Most research done by patients into their personal healthcare is done online, leaving a well-marked trail, which can point you to patients at high risk for specific medical conditions.
With predictive analytics, healthcare organizations can identify which patients are likely to seek out their services and cast a net just wide enough for those cohorts, rather than marketing to the masses. This allows organizations to capture patients who are likely to boost revenue and build the practice.
Reduce no-shows
When patients do not show up to appointments or cancel at the last minute, that means lost revenue opportunities and an inefficient workflow. However, using predictive analytics in conjunction with electronic health records can help keep calendars full and eliminate those inefficiencies.
According to a recent study, predictive analytics models can accurately identify the risk of a patient appointment no-show or late cancellation, which gives the organization the ability to send out extra appointment reminders or offer open slots to other patients.
Ultimately, this helps reduce administrative burden and improve clinician workflow – not to mention reducing reimbursement losses due to unfilled appointments.
Cut supply chain costs
The healthcare supply chain is one of the largest cost centers for healthcare providers, making up nearly a third of the average hospital’s overall operating expenses. However, it doesn’t have to be that way. By implementing evidence-based and data-driven healthcare supply chain management practices, hospitals could save millions.

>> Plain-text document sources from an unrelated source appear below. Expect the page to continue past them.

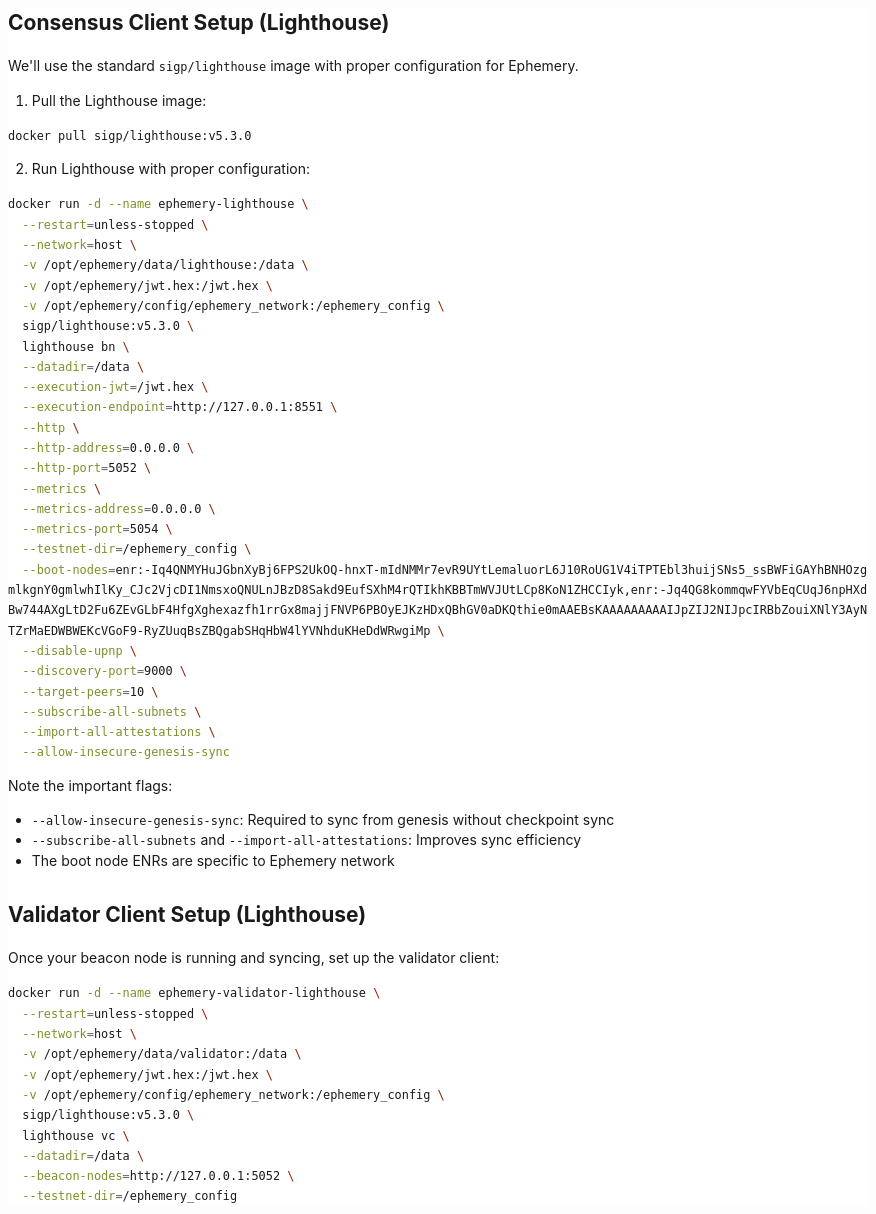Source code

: ## Consensus Client Setup (Lighthouse)

We'll use the standard `sigp/lighthouse` image with proper configuration for Ephemery.

1. Pull the Lighthouse image:

```bash
docker pull sigp/lighthouse:v5.3.0
```

2. Run Lighthouse with proper configuration:

```bash
docker run -d --name ephemery-lighthouse \
  --restart=unless-stopped \
  --network=host \
  -v /opt/ephemery/data/lighthouse:/data \
  -v /opt/ephemery/jwt.hex:/jwt.hex \
  -v /opt/ephemery/config/ephemery_network:/ephemery_config \
  sigp/lighthouse:v5.3.0 \
  lighthouse bn \
  --datadir=/data \
  --execution-jwt=/jwt.hex \
  --execution-endpoint=http://127.0.0.1:8551 \
  --http \
  --http-address=0.0.0.0 \
  --http-port=5052 \
  --metrics \
  --metrics-address=0.0.0.0 \
  --metrics-port=5054 \
  --testnet-dir=/ephemery_config \
  --boot-nodes=enr:-Iq4QNMYHuJGbnXyBj6FPS2UkOQ-hnxT-mIdNMMr7evR9UYtLemaluorL6J10RoUG1V4iTPTEbl3huijSNs5_ssBWFiGAYhBNHOzgmlkgnY0gmlwhIlKy_CJc2VjcDI1NmsxoQNULnJBzD8Sakd9EufSXhM4rQTIkhKBBTmWVJUtLCp8KoN1ZHCCIyk,enr:-Jq4QG8kommqwFYVbEqCUqJ6npHXdBw744AXgLtD2Fu6ZEvGLbF4HfgXghexazfh1rrGx8majjFNVP6PBOyEJKzHDxQBhGV0aDKQthie0mAAEBsKAAAAAAAAAIJpZIJ2NIJpcIRBbZouiXNlY3AyNTZrMaEDWBWEKcVGoF9-RyZUuqBsZBQgabSHqHbW4lYVNhduKHeDdWRwgiMp \
  --disable-upnp \
  --discovery-port=9000 \
  --target-peers=10 \
  --subscribe-all-subnets \
  --import-all-attestations \
  --allow-insecure-genesis-sync
```

Note the important flags:
- `--allow-insecure-genesis-sync`: Required to sync from genesis without checkpoint sync
- `--subscribe-all-subnets` and `--import-all-attestations`: Improves sync efficiency
- The boot node ENRs are specific to Ephemery network

## Validator Client Setup (Lighthouse)

Once your beacon node is running and syncing, set up the validator client:

```bash
docker run -d --name ephemery-validator-lighthouse \
  --restart=unless-stopped \
  --network=host \
  -v /opt/ephemery/data/validator:/data \
  -v /opt/ephemery/jwt.hex:/jwt.hex \
  -v /opt/ephemery/config/ephemery_network:/ephemery_config \
  sigp/lighthouse:v5.3.0 \
  lighthouse vc \
  --datadir=/data \
  --beacon-nodes=http://127.0.0.1:5052 \
  --testnet-dir=/ephemery_config
```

In fact, one such study says hospitals can leverage predictive analytics to reduce total supply chain costs by nearly 18%, or up to $9.9 million each year. That could free up money for necessary investments in staffing, equipment, capital projects, and more.
Hospitals with more efficient and cost-effective supply chain management processes use predictive analytics to decrease variation in pricing and product use, leading to a reduction in waste, a better procurement process, and an improved overall performance.
In conclusion
In today’s fast-paced healthcare industry where regulations and public health concerns are constantly shifting, gaining insight into what lies ahead is invaluable. It is no wonder why 74% of health executives in a recent survey said their organizations would invest more in predictive modeling. Staying ahead of the curve and getting out in front of industry trends is important in any industry, but a mission-critical sector like healthcare stands to benefit greatly from making the best use of its data.
If you are often left wondering how to take control of your own data and derive more actionable insights from it that can help your organization make better decisions, increase revenue, operate more efficiently, and improve patient care, then you should consider investing in a predictive analytics platform.